Over the past century, Russolo, Varèse, and Cage have prompted various debates on the merits of noise, silence, and their respective representation in the Western canon. Shafer and the members of the WSP succeeded in not only combining aspects of each discussion into a study from which other niche disciplines exist (archeoacoustics, bioacoustics, ecoacoustics, etc.), but have in turn laid the framework for how artists, scientists, and musicians can see, hear, and record the world the around them. Many of the processes used by the WSP are still in practice today and include field recording, sonification, and site-specific methods, all of which have become art forms in their own right and will be covered in greater detail in later podcasts.
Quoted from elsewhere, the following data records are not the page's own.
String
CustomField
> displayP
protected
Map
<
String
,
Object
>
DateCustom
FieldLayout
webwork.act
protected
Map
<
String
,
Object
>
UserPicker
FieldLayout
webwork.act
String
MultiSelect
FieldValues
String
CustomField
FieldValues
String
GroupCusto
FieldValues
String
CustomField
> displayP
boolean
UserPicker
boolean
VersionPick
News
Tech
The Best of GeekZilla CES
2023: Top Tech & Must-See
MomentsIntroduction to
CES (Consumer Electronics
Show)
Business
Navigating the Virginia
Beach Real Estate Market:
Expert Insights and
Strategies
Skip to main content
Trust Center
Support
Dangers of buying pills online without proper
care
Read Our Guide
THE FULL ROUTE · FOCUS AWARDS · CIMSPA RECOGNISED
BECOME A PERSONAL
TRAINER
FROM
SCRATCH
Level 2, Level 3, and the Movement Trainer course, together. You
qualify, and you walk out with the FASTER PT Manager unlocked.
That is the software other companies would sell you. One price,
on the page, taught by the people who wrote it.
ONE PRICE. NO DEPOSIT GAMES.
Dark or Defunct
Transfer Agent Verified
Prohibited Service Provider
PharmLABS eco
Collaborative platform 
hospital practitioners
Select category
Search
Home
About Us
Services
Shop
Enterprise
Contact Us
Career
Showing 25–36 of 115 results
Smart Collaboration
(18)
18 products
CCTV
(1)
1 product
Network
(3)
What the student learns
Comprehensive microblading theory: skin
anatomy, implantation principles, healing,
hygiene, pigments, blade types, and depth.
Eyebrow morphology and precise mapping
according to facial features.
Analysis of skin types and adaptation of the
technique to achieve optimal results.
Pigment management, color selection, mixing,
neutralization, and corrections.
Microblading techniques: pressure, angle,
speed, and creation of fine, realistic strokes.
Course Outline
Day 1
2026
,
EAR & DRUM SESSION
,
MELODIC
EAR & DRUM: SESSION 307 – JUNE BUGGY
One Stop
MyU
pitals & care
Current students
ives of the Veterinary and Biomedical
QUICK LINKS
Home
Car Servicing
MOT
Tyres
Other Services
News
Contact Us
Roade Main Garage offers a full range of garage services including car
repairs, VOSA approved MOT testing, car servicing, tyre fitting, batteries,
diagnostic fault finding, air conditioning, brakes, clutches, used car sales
This more or less brings us up to date, and I’ll continue to fill in the gaps in later episodes, but I want to briefly talk about the philosophy of place itself. The literature and philosophy that has guided my research has been conducted and theorized throughout the twentieth century. Much of it stems from differing interpretations of how one defines “place” and considers its physical, mental, and emotional impact. For example, Daniel Grimley and Denise Von Glahn examine the concept of space by focusing on the spiritual and emotional aspects of physical spaces. In his book Delius and the Sound of Place, Grimley notes that:

“Place refers not only to a specific geographical site or set of coordinates, but also to matters of identity, presence, and behavior. To “know one’s place” for example, implies hierarchical notions of social class and distinction, and to “call a place home” is to evoke ideas of ownership and belonging.”

Von Glahn echoes this sentiment of place shaping one’s identity and her book The Sounds of Place: Music and the American Cultural Landscape. In her book, she examines the reciprocal nature in which place can inspire art and art in turn can evoke place. She achieves this by focusing on American composers including (but not limited to) Ives, Copland, and Ellington.

The aforementioned composers use their music to evoke a particular surrounding. The naturally occurring birdsongs and weather patterns that inspired the music of Messiaen and Beethoven are unique to their particular time and place but could also occur in some form or fashion anywhere in the world at any given point in time. As Russolo, Varèse, and the WSP push the boundaries of what is sonically acceptable, we can also hear distinct sounds meant to evoke what they heard in Italy, America, and Canada respectively, which corresponds with Grimley’s definition of place.

Grimley’s definition of place as a sense of belonging or ownership is evident in both Adams and Burtner and their relationship to Alaska. Both have called Alaska home for a number of years and both have since composed a wealth of music inspired by and evoking aspects of Alaska. It is also consistent with the reciprocal relationship outlined by Von Glahn. In the introduction of her book, Von Glahn includes several questions that she uses as a framework for understanding how place affects composers and how why such pieces are noteworthy. These include questions like: What was the purpose of the memorialization of this place?; How did the composer relate to the place?; What compositional techniques did the composer employ to capture the place?; and What vision of the place and hence of the United States do each of these pieces convey? Such questions are applied to the music of Adams and Burtner throughout my thesis, and will continue to be applied to all of the composers that I interview or examine.

My thesis was intended to understand what Adams and Burtner were trying to evoke with their music. In the thesis, I analyze selected works s from each of the composer’s catalog, spanning several decades of their careers. These are pieces that demonstrate how the composer attempts to recreate an element of Alaska’s landscape or, more generally, aspects of nature.